Believe it or not, it's at this point where the plot truly gets weird. Dracula finally gets around to revealing his true identity to Karen and declares, speaking telepathically (!) and in the third person (!!) all the while, that she is the one he was meant to fall in love with (it's really a shame the English title for the film wasn't Dracula's Great Love: Karen). As a first date, Dracula tortures a girl Karen's vampirized friends have abducted from a nearly country home and takes some of Karen's blood in order to revive Radma, who changes from a skeleton to a Scandinavian model after the ritual. Things go as planned but suddenly, before Radma can awaken, Dracula suddenly changes his mind and states that Radma will have to wait for a full resurrection. Why? Because "for the first time the love of a mortal has changed the destiny of Dracula", of course! Also Dracula worries over the possibility that the not-fully-revived Radma will be subjected to the "evil stares of men", so naturally he seals the coffin and has it chucked into a river. I guess it's a rather extreme example of being the overprotective father of a woman. From there the movie coasts along with occasional shots of Dracula and Karen's former friends terrorizing countryfolk and Dracula allowing Karen's friends to be wiped out by sunlight, just because, until Dracula asks Karen if she'd agree to be a vampire. Karen refuses - or more accurately just whines, "I can't!" - so Dracula stakes himself to death (!!!), leaving behind a grieving Karen.

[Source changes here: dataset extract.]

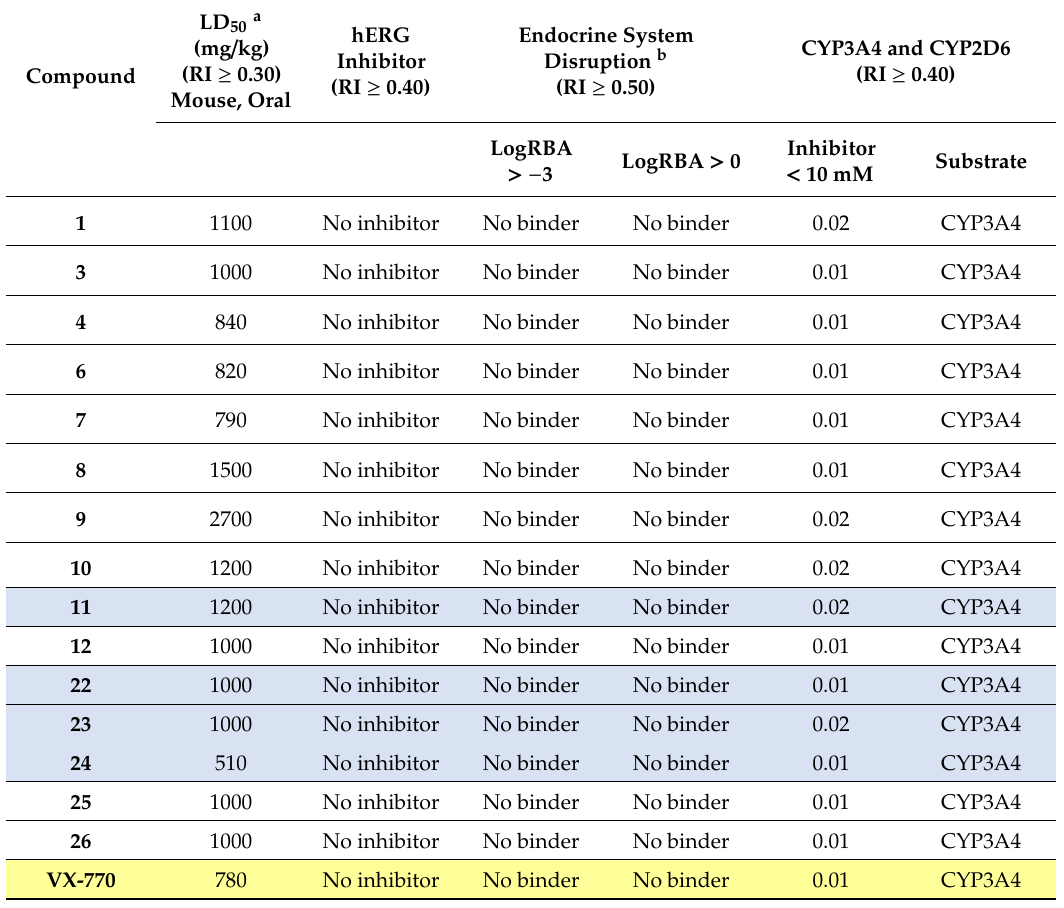
Table 6. Calculated toxicity descriptors related to metabolism, excretion and toxicity properties for the GLPG1837 analogues 1 , 3 , 4 , 6 – 12 , 22 – 26 and for the reference potentiator VX-770. The most promising GLPG1837 analogues, 11 , 22 – 24 , have been highlighted in cyan, while the reference compounds VX-770 are reported in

If from my summary the entire plot seems thrown together and barely coherent at parts, then, well, I've done my job. Still, it's really the film's one saving grace besides the presence of Paul Naschy. After all, one of the reasons I - and I suspect many other people - love b-movies and obscure cinema is that they're free of the conventions and requisites that often plague big-budget films or even "respectable" indies. There's a wild sort of unpredictability to them that simply doesn't exist for a lot of films that win mainstream recognition, and that's definitely true for Count Dracula's Great Love. Try as you might, I don't think you can find another Dracula film quite like this one, at least not where Dracula has an omnipotent daughter who doesn't even affect the plot in any tangible way and where a broken-hearted Count commits suicide. It's like a story some high schooler sketched out in their Algebra notebook, which, yes, I consider a good thing.

And, if that doesn't grab you gay women or straight men out there, let me add that I think this film has some of the most transparent excuses for showing off cleavage this side of Russ Meyer's filmography, unless women really are in the habit of bouncing up and down mindlessly while they're naked in a swimming pool.